### What you will do
Find the word "lines" in the data below and copy each line that holds it.

-- Data shown follows --

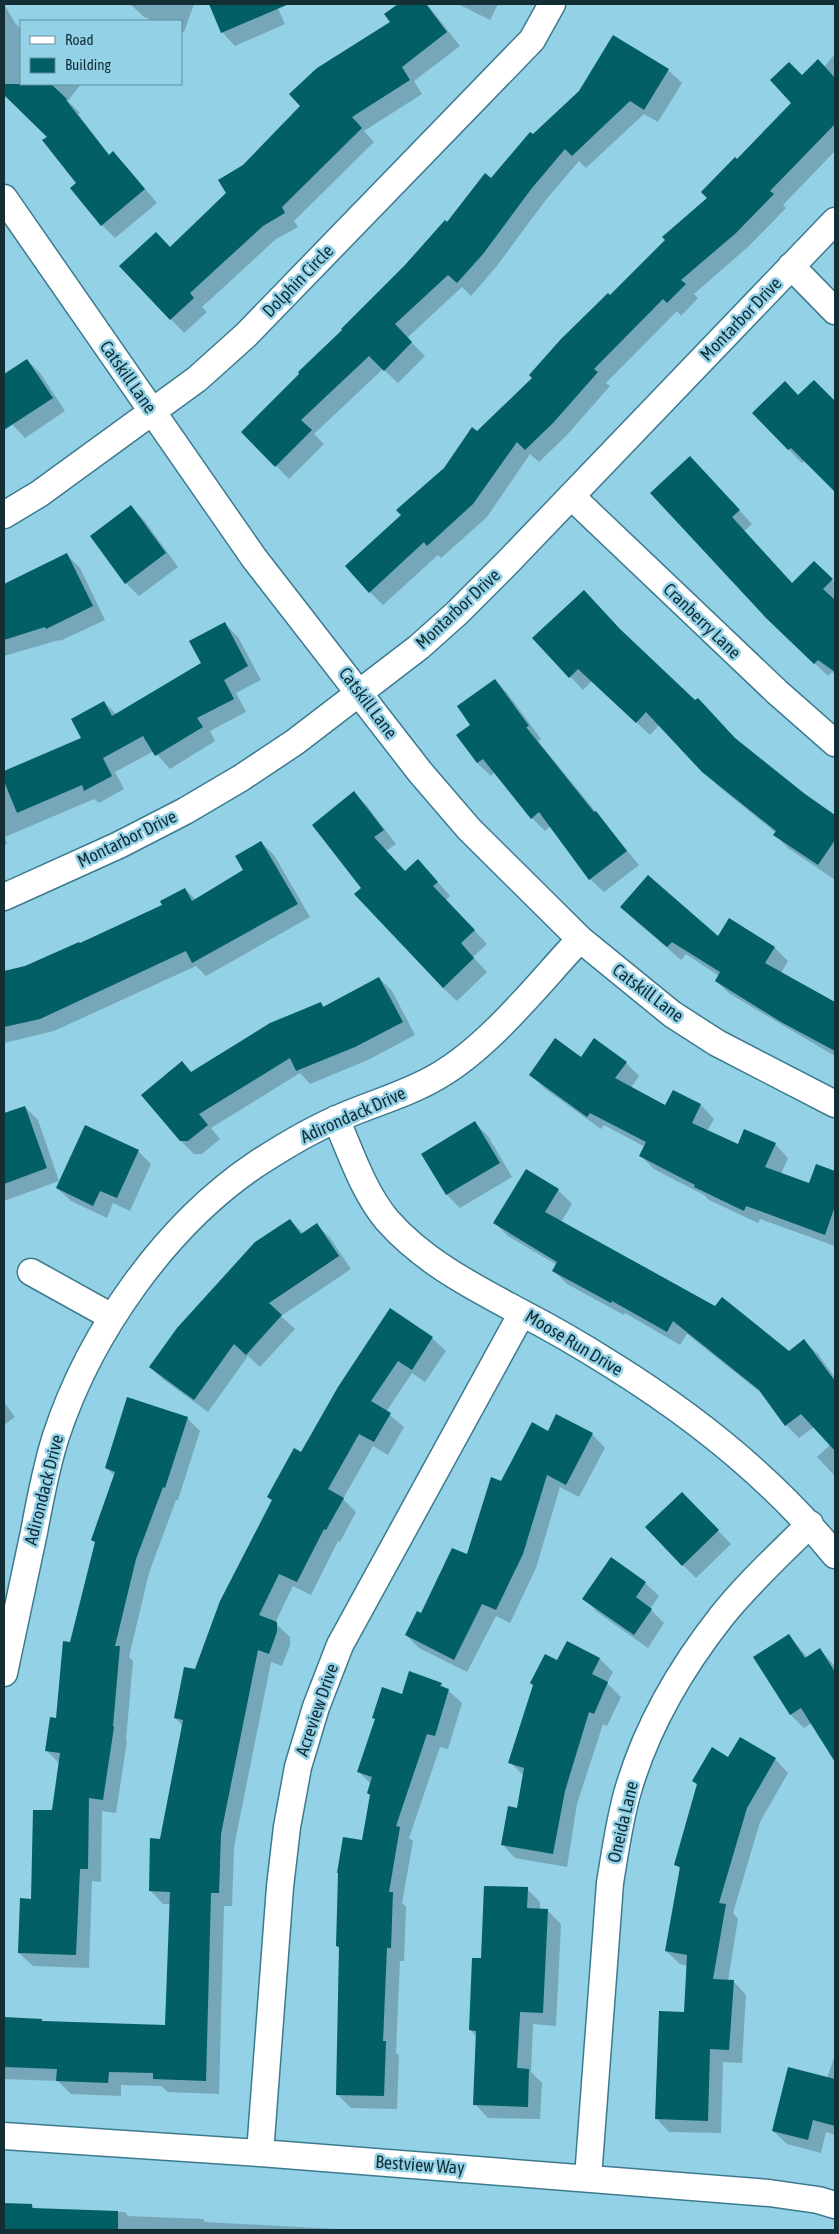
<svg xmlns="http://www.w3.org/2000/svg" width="839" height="2234" viewBox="0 0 839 2234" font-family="'Asap Condensed',sans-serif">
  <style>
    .shadow { fill: #0003 }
    .building { fill: #015f65 }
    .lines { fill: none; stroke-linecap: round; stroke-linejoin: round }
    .street-casing { stroke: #3e7a8f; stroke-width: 29 }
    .street { stroke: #fff; stroke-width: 26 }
    .labels { text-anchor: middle; stroke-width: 5; stroke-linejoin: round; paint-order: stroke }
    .street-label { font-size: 18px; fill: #142e36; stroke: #93d1e7 }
  </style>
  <rect width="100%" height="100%" fill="#93d1e7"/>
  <path class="shadow" d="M4 4 15 23 21 29V84H81L68 101 80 113 78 114 110 156 113 153 126 166 157 203 115 238 102 225 49 137 8 98 4 90Z
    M130 4H194L184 32 181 31V21H154L144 17Z
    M210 4H276L285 24 235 46 222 32Z
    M400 4H427L460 46 414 81 422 94 364 131 374 142 294 221 298 227 276 239 202 307 207 312 184 333 121 266 170 248 228 194 244 166 392 23 386 15Z
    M458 4H498L490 20Z
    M835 54V151L783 205 786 208 749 246 694 294 698 298 681 316 677 311 606 383 610 386 566 436 539 462 530 454 487 517 441 558 438 555 383 605 370 592 402 516 477 432 534 378 610 296 709 198 737 161 793 103 802 76 824 67Z
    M668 70 682 83 658 122 644 114 586 168 579 161 545 201 496 267 471 296 462 287 407 338 425 356 398 383 383 369 314 434 324 444 289 479 243 432 533 136Z
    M27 360 40 373 65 411 25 438 12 424 4 412V375Z
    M814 381 835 403V490L805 461 802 463 753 413 799 396Z
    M703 471 752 524 744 531 793 584 814 562 835 583V675L832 672 828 676 781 631Z
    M131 507 144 520 178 567 139 596 126 583Z
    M67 555 80 568 105 620 60 641 59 640 4 656V588L25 581Z
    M225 624 238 637 261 680 236 693 246 712 210 731 215 741 170 769 154 751 115 772 124 789 99 803 94 799 5 837 7 844 4 845V773L83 739 104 702 117 715 202 663Z
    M534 638H628L738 742 804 795 835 816V880L788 848 775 835 776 833 717 785 660 724 650 735 592 681 583 690Z
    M495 680 508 694 541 739 538 741 639 865 604 892 590 879 551 826 545 831 532 818 495 772 491 776 477 763 472 725Z
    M354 793 367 806 396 844 386 851 406 872 431 874 450 896 446 900 487 944 473 957 487 972 457 1001 443 988 363 888Z
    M261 842 274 855 310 917 206 976 196 966 54 1031 4 1043V972L26 967 80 945 164 905 185 889 196 900 245 870Z
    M635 920 718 938 729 920 775 948 788 961 781 973 835 1003V1056L730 994 716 981 719 976 686 954 681 960Z
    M379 978 392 991 415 1035 368 1060 310 1084 300 1073 211 1128 220 1139 202 1154H194L180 1140 182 1063 192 1073 321 1003 324 1007Z
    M581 1058 626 1063 639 1076 631 1088 666 1106 673 1091 701 1105 714 1119 707 1131 738 1146 775 1144 788 1158 781 1174 810 1184 817 1166 835 1173V1246L760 1219 758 1223 709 1200 704 1195 654 1169 640 1155 645 1147 604 1125 601 1129 544 1088 531 1074Z
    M25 1107 38 1120 59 1181 4 1201V1115Z
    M475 1123 488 1136 512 1177 460 1208 447 1195 423 1154Z
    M138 1151 151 1164 130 1211 113 1203 107 1218 71 1201 57 1188Z
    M526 1171 558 1190 572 1204 561 1222 789 1353 804 1341 818 1354 835 1378V1476L817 1457 831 1444 814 1427 799 1438 786 1425 765 1396 687 1334 680 1345 625 1313 624 1315 567 1284 554 1271 557 1265 508 1236 495 1223Z
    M290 1220 304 1234 317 1225 330 1238 351 1269 281 1316 295 1329 260 1367 248 1356 208 1412 164 1380 150 1367Z
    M390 1310 432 1338 446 1351 425 1382 412 1373 386 1412 404 1427 388 1455 373 1446 343 1499 356 1512 340 1542 338 1541 311 1595 293 1586 275 1623 290 1637V1645L282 1666 271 1662 234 1847 232 1906H224L219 2094 168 2092 161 2086 121 2085V2096L71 2094 58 2081 4 2079V2019L167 2027 171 1904H163L150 1890 183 1726 175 1718 273 1501 268 1497 301 1453Z
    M4 1402 15 1417 4 1425Z
    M187 1418 200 1431 178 1500H176L149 1573 129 1657 133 1661 126 1740 127 1741 116 1813 102 1811 101 1882 92 1881 89 1968 33 1966 19 1953 53 1811 60 1764 46 1750 57 1719 71 1643 96 1543 92 1540 115 1476 106 1468Z
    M548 1432 592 1434 605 1448 579 1497 560 1487 536 1568 510 1623 496 1616 467 1672 419 1648 406 1635 468 1556 502 1482Z
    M695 1507 731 1544 696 1578 683 1565Z
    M645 1583 659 1596 650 1609 664 1623 648 1648 597 1612 584 1598Z
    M789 1636 808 1658 820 1650 835 1666V1759L812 1723 804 1728 791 1715 755 1657Z
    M600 1659 613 1672 607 1683 621 1697 607 1726 603 1724 577 1804 567 1867 515 1858 502 1844 518 1809 524 1776 510 1762 558 1662Z
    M441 1684 462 1703 448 1749 440 1747 409 1838 413 1841 402 1903 406 1907 404 1961H400L396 2053 399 2055 397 2109 351 2108 337 2094 340 1949 337 1946 363 1842 371 1796V1784L358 1771 403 1695Z
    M740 1739 775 1759 788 1773 760 1822 733 1913 738 1919 728 1981H733L746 1995 742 2063 723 2062 721 2133 669 2132 656 2118 685 2013 688 1966 680 1964 666 1951 680 1869 676 1865Z
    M527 1889 540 1902V1910H547L561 1924 556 2026 533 2024 531 2072 542 2083 540 2119 488 2118 475 2104 477 2037 470 2030 482 1959Z
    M835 2055V2135L826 2132 821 2153 787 2144 773 2131 827 2078Z
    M4 2204 32 2205 35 2209 125 2212 128 2216 203 2219 205 2222 355 2230H4Z"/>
  <path class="building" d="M209 4H289L221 33Z
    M398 4H426L447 32 402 67 410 80 352 117 362 128 282 207 285 213 263 226 190 293 194 298 170 320 119 266 156 232 170 247 226 193 218 180 243 165 300 106 289 94 317 68 390 22 384 14Z
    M613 35 669 69 644 110 630 101 572 156 565 149 532 188 483 254 457 283 448 275 395 324 412 342 384 371 369 356 301 420 312 430 275 467 241 432 299 374 298 372 342 330 341 329 405 265 445 220 447 222 485 173 491 178 530 132 533 134 579 91Z
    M818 59 835 78V124L770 191 774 194 736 233 681 280 686 284 667 303 663 299 594 369 598 372 553 423 525 450 517 442 473 504 427 546 424 542 369 593 345 566 401 515 396 510 444 468 472 427 477 431 532 378 529 375 561 339 608 293 610 295 665 240 662 237 707 198 701 192 735 157 737 159 791 103 770 80 789 62 802 75Z
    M4 84H51L67 99 66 100 109 155 113 151 145 189 101 226 70 188 76 183 42 140 47 137 4 95Z
    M27 359 53 398 4 430V374Z
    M814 380 835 401V492L791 448 788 450 752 413 785 381 798 395Z
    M690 456 740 510 732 517 792 583 814 561 833 579 823 589 835 600V672L818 660 814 664 766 618 650 493Z
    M131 505 166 553 125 584 90 536Z
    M67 553 93 606 46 629 45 627 4 640V584Z
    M584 590 620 629 695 700 698 698 735 738 805 794 835 815V840L818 865 773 835 776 831 702 772 646 712 636 723 578 669 569 678 532 638Z
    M225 622 248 666 224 680 234 699 197 718 203 727 155 756 143 736 103 758 112 776 84 791 82 785 17 813 4 781V771L81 738 71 719 104 701 112 716 201 663 189 641Z
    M495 679 529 726 526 727 594 812 596 811 627 851 589 880 539 812 531 819 483 759 477 763 456 735 470 725 457 706Z
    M354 791 384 830 374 837 405 871 418 859 438 882 433 886 475 930 461 943 474 958 443 988 354 894 361 888 312 825Z
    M261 841 298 904 192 963 186 951 40 1019 4 1027V971L25 966 79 942 80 943 162 905 160 901 185 888 192 901 243 870 235 856Z
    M648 875 718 936 729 918 775 947 765 963 835 1002V1051L781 1022 715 981 720 972 672 942 667 947 620 907Z
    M379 977 403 1022 355 1047 296 1071 290 1058 199 1114 208 1125 188 1141H180L141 1095 182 1061 191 1072 270 1023 321 1002 323 1007Z
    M555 1038 581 1057 594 1038 627 1062 615 1078 665 1105 673 1090 701 1104 692 1123 738 1144 744 1129 776 1143 765 1167 809 1183 816 1164 835 1171V1206L825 1235 746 1206 744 1211 694 1187 695 1185 639 1156 646 1142 590 1113 587 1117 529 1075Z
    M25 1106 47 1168 4 1184V1113Z
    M475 1121 500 1163 446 1195 421 1154Z
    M85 1125 139 1150 117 1198 100 1191 93 1206 56 1188Z
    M526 1169 559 1189 545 1212 715 1306 722 1297 789 1351 804 1339 835 1381V1451L801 1414 785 1426 759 1390 673 1321 667 1332 612 1301 611 1303 552 1271 557 1262 493 1223Z
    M290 1219 301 1234 317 1223 339 1256 269 1303 282 1315 246 1355 234 1344 194 1400 149 1367 177 1328 255 1242Z
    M390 1308 433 1337 412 1370 398 1361 371 1401 391 1413 374 1442 359 1434 328 1489 344 1498 326 1530 324 1529 297 1582 279 1574 259 1615 277 1622V1632L269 1654 258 1650 221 1834 219 1893H211L206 2081 153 2079V2073L109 2072 108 2083 56 2081 57 2069 4 2067V2017L42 2019V2021L165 2025 170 1892 149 1891 150 1838 160 1839 183 1720 174 1718 184 1667 195 1669 220 1601 272 1500 267 1497 294 1448 301 1452 338 1387Z
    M127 1397 188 1417 165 1488 163 1487 136 1559 115 1646H120L113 1726 114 1727 103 1800 89 1798 88 1869H80L76 1955 18 1953 20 1898 31 1899 33 1810H52L60 1753 45 1751 50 1717 56 1718 63 1641 70 1642 95 1542 91 1540 115 1472 105 1468Z
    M556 1414 593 1433 566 1485 547 1475 523 1554 496 1610 482 1604 454 1660 405 1635 417 1611 421 1613 452 1548 467 1554 491 1477 501 1481 532 1422 548 1431Z
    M682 1492 719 1530 682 1566 645 1527Z
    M611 1557 646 1582 636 1597 652 1609 634 1635 582 1599Z
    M789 1634 805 1658 820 1648 835 1672V1762L801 1708 790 1715 753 1657Z
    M567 1641 600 1658 592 1674 608 1682 594 1714 589 1712 565 1791 553 1854 501 1845 508 1806 517 1808 524 1768 508 1763 533 1685 530 1683 545 1654 557 1660Z
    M409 1671 442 1683 440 1686 449 1689 435 1736 427 1734 396 1826 400 1827 389 1892H393L391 1948H387L383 2041H386L384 2096 336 2095 339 1947 336 1946 338 1873H337L343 1837 362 1840 370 1795 367 1793 372 1777 357 1772 375 1719 372 1718 382 1687 402 1694Z
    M740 1737 776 1758 747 1808 719 1903 726 1904 713 1979 734 1980 729 2050 710 2049 708 2121 655 2119 659 2011 684 2012 687 1955 665 1951 680 1867 674 1865 697 1784 692 1781 712 1747 728 1757Z
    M484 1886 528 1887 527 1908 548 1909 543 2013 520 2012 517 2068 529 2069 528 2107 473 2105 476 2031 469 2030 472 1958H481Z
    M788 2067 835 2079V2126L813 2120 808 2140 772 2131Z
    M4 2203 32 2204V2208L118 2211V2230H4Z"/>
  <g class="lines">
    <g class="street-casing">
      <path id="street" d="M4 198 254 558 420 772 469 829 580 939 672 1014 717 1043 835 1104
        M791 266 835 311
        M571 496 777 692 835 743
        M4 515 39 494 197 379 246 335 532 40 552 4
        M4 897 119 845 185 811 241 778 295 742 419 647 457 613 507 563 835 221
        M336 1119C351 1153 363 1191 387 1220 424 1262 472 1286 520 1312 551 1328 582 1346 612 1365 694 1416 774 1480 835 1555
        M31 1272 112 1317
        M4 1673C14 1626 24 1579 34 1532 40 1500 46 1467 56 1436 90 1333 165 1226 255 1165 281 1148 309 1131 337 1119 370 1104 406 1095 438 1076 490 1046 538 984 580 939
        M4 2136 260 2153 769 2193 818 2200 835 2205
        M260 2153 280 1887 287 1827 298 1767 316 1707 340 1645 522 1313
        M588 2178 610 1883C615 1853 619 1823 627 1794 645 1730 681 1668 721 1617 747 1584 780 1554 810 1524"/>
    </g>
    <use href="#street" class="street"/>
  </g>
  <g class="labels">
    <g class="street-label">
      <text transform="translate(298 281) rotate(-46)" y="6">Dolphin Circle</text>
      <text transform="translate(741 319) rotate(-46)" y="6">Montarbor Drive</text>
      <text transform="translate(128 377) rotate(55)" y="6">Catskill Lane</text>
      <text transform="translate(458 609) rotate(-43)" y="6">Montarbor Drive</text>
      <text transform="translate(702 621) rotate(44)" y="6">Cranberry Lane</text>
      <text transform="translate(368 703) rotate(53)" y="6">Catskill Lane</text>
      <text transform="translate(127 839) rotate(-26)" y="6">Montarbor Drive</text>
      <text transform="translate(648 993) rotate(37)" y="6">Catskill Lane</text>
      <text transform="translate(353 1115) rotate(-24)" y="6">Adirondack Drive</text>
      <text transform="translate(574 1343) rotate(31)" y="6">Moose Run Drive</text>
      <text transform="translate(44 1490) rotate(-76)" y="6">Adirondack Drive</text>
      <text transform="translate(317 1710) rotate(-71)" y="6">Acreview Drive</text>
      <text transform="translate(623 1822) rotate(-77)" y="6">Oneida Lane</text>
      <text transform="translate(420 2165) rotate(4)" y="6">Bestview Way</text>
    </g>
  </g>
  <rect width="839" height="2234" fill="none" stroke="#142e36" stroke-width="10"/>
  <rect x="20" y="20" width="162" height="65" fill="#93d1e7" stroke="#6090a0"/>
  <rect x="30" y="36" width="25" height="8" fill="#ffffff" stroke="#6090a0"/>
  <text x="65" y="45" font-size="15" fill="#142e36">Road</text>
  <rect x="30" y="58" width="25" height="15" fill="#015f65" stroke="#6090a0"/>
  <text x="65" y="70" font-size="15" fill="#142e36">Building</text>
</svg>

-- Data shown concluded --

### Exercise result
    .lines { fill: none; stroke-linecap: round; stroke-linejoin: round }
  <g class="lines">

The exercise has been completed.